Paris, November 1, 2021 – A note containing proposals (1) for the inclusion of gas and nuclear in the taxonomy was sent to the European Commission on Friday, October 29, 2021. According to several sources (2), France played a central role in its drafting and allied itself with the European countries least inclined to act on climate. The Commission, other Member States and the European Parliament must reject these proposals if they want to ensure the credibility of the taxonomy (3) and the EU’s sustainable finance strategy.

France is calling the shots

Journalist Anne Hubert of the news website Contexte tweeted that the document in question is the work of “France and a number of other EU countries” who are trying to “force the hand of the European Commission”.

There were already suspicions about France’s role. In September, the French ambassador to the Czech Republic praised on twitter the Franco-Czech alliance and its work for the inclusion of gas and nuclear in the taxonomy.

Proposals at odds with EU climate objectives

 

If this undermining succeeds, Europe will have a “green taxonomy” that will block – rather than contribute to – the alignment of financial flows with the objectives of the Paris Agreement, according to the NGO Reclaim Finance.

In this case, many investors, both institutional and retail, will refuse to trust products aligned with the taxonomy. The investor group UN Principles for Responsible Investment (UN PRI) has already warned of the “risks of tarnishing investor confidence.” The well-established practice in the green bond market is not to include fossil fuels or nuclear power. The French Greenfin label – like several other international environmental labels – excludes nuclear.

At a time when it is crucial to mobilize the savings of European citizens to finance the transition, the Germans, but also the French, are mostly opposed to the development of nuclear power. Taxonomy is a central part of the European Union’s sustainable finance strategy. Its discrediting and unscientific nature would ruin the effectiveness of other financial tools that would refer to it. By qualifying activities such as gas – a fossil fuel (4) – as sustainable, the taxonomy would become a greenwashing tool, even though it was intended to limit these risks.

“As the most important climate summit of the decade gets underway, France is scheming to include fossil gas and nuclear power in the taxonomy, putting its nuclear industry ahead of the climate emergency. We strongly condemn this undermining, which, if successful, will be the death of a key piece of the European Union’s sustainable finance strategy.

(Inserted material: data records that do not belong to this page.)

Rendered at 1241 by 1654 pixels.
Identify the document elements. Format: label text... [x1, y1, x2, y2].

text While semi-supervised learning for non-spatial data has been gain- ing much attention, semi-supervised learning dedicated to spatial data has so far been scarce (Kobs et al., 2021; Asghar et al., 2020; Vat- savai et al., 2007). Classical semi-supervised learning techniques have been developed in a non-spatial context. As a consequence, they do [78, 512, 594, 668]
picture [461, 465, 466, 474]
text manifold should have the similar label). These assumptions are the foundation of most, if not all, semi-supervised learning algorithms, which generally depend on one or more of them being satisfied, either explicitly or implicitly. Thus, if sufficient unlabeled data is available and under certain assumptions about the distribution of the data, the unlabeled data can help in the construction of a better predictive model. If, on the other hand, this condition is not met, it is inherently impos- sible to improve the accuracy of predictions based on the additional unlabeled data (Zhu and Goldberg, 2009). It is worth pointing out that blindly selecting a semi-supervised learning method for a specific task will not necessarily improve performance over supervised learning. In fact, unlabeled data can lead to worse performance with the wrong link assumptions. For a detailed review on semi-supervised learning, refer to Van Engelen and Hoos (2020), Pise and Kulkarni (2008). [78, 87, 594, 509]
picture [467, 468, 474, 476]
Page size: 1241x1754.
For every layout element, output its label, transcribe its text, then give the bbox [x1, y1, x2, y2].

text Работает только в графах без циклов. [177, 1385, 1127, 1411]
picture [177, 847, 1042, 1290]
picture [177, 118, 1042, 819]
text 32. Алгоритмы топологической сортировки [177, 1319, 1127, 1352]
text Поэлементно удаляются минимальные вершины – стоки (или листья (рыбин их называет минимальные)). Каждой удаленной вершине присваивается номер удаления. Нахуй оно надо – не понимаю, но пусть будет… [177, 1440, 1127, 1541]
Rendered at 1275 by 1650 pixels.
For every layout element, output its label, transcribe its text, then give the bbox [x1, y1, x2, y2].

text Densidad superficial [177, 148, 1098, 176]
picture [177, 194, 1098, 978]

These actions are destroying the reputation that France built 6 years ago with the COP21. A few months before the French Presidency of the European Union, they do not augur well for France’s ability to decarbonize finance to make it a tool to reach European and international climate objectives. ” comments Lucie Pinson, Director of Reclaim Finance.

Press contacts:

Lucie Pinson, director, lucie@reclaimfinance.org, +33 (6)79543715

Angus Satow, press officer, angus@reclaimfinance.org, +447847754046

Notes:

  1. The criteria for the inclusion of gas proposed in this note are even lower than those considered by the Commission a few months ago. For example, the proposed emissions threshold for gas is higher than current emissions from recent gas-fired power plants and than the average carbon intensity of European power generation. The leaked document in March 2021 had already attracted strong criticism from scientists, financial institutions and civil society, and the proposals were not adopted following the outcry. The new proposals may be deliberately more conservative in order to force a compromise similar to the March proposals. The new proposals are analyzed by WWF in its press release.
  2. The source of the note has not yet been officially confirmed, but several sources link it to France. This hypothesis is credible insofar as the work of France alongside several countries – including Poland and the Czech Republic – championing gas is now proven and as the French government has already responded officially to be in favor of a gas inclusion “scientifically established”.
  3. Reclaim Finance analyzes the various attempts to include gas and nuclear in the taxonomy and why they are not consistent with science in its report released in July 2021.
  4. The proposals for gas inclusion could prevent the European energy sector from decarbonizing at a speed compatible with the Paris Agreement and achieving carbon neutrality by 2035 as called for by the IEA. They would also favor gas imports that are already strained and costly, both environmentally and economically.